AS SIRENES
Quando as sirenes começaram a tocar
Ninguém prestou muita atenção.
Não se interromperam as conversas
Nem se deixou de comprar, vender,
Trocar vida e tempo por dinheiro.
Quando as sirenes começaram a tocar
A telefonista não interrompeu a ligação que ia em meio,
As cotações no mercado não cessaram de subir
E descer nas suas escadas vazias,
E o pistoleiro permaneceu calado
No escuro, à espreita.
A mãe não parou de amamentar a criança
Quando as sirenes começaram a tocar,
E os cães ergueram as suas cabeças, lentamente,
Alguma coisa mordendo seus cérebros.
Ninguém percebeu que não eram as sirenes costumeiras,
Dessas que anunciam incêndios
E automóveis prestes a serem roubados,
Ou o fim da aflição do operário na fábrica.

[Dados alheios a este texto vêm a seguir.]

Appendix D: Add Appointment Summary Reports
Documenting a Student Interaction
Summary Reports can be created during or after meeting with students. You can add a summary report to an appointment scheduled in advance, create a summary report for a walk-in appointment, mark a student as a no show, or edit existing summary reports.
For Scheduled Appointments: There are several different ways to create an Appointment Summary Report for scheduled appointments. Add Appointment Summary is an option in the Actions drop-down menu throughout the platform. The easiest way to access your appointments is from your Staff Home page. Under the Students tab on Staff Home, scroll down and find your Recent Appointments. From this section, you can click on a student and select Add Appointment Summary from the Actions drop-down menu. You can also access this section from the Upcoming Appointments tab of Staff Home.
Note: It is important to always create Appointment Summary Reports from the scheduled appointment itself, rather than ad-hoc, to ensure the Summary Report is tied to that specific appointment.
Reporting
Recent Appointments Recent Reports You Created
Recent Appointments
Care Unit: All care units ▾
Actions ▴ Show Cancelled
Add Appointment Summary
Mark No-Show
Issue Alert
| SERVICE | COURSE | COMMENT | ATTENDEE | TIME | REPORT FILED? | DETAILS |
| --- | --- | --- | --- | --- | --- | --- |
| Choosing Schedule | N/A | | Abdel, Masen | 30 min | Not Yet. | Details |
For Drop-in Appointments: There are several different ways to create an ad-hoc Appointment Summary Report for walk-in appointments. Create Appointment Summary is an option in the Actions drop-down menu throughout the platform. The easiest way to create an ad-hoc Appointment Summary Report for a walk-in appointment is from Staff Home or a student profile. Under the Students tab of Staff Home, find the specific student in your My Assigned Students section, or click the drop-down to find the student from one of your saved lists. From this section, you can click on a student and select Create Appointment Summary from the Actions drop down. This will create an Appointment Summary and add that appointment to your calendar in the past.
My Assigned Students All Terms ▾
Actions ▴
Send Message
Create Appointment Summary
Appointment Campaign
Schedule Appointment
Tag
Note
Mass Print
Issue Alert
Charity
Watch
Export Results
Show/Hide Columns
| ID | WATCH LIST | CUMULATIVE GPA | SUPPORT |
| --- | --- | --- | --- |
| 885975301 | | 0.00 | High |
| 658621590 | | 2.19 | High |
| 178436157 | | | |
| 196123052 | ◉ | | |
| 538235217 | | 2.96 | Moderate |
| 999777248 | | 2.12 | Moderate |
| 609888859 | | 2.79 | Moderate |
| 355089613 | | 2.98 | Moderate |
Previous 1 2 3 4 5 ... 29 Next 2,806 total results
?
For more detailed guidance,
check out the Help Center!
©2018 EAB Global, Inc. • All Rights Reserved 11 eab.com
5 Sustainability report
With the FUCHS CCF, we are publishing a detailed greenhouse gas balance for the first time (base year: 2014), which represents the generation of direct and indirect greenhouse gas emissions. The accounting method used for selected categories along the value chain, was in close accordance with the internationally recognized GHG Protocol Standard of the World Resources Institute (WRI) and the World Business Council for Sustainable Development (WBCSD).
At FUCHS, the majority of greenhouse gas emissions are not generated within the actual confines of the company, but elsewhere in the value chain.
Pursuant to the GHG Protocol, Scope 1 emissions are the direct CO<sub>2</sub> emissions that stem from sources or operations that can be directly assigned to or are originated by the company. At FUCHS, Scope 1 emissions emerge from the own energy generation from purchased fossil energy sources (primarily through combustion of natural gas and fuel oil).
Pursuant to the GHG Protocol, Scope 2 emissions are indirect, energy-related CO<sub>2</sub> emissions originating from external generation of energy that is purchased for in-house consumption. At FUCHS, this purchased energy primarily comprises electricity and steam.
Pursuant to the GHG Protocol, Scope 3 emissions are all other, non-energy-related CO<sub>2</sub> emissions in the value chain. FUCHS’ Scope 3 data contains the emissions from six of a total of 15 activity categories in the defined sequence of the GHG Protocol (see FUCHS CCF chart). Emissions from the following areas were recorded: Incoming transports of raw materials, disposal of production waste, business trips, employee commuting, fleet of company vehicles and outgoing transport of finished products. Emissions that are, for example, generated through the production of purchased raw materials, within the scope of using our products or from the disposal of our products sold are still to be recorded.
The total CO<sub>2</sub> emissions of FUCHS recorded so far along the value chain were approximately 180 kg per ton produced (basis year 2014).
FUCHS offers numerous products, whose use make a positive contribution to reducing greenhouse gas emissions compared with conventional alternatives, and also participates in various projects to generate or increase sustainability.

O dia ia em meio, não eram nem “as cinco en punto de la tarde”,
Quando elas começaram seu monótono refrão impessoal,
Sua canção aguda (e era a única que conheciam),
Mais simples do que a das metralhadoras soando
Ao longo de uma cerca de arames farpados,
Mais primitiva do que o grito de uma criança morrendo de tédio.
No princípio ninguém reparou — mas não tiveram culpa.
Não haviam sido avisados de que as sirenes tocariam.
Apenas alguns poucos escolhidos haviam sido treinados
Para aguardar o som que viria, repentinamente.
Esses ainda eram os mesmos, os mesmos,
Muito tempo depois, quando as sirenes silenciaram.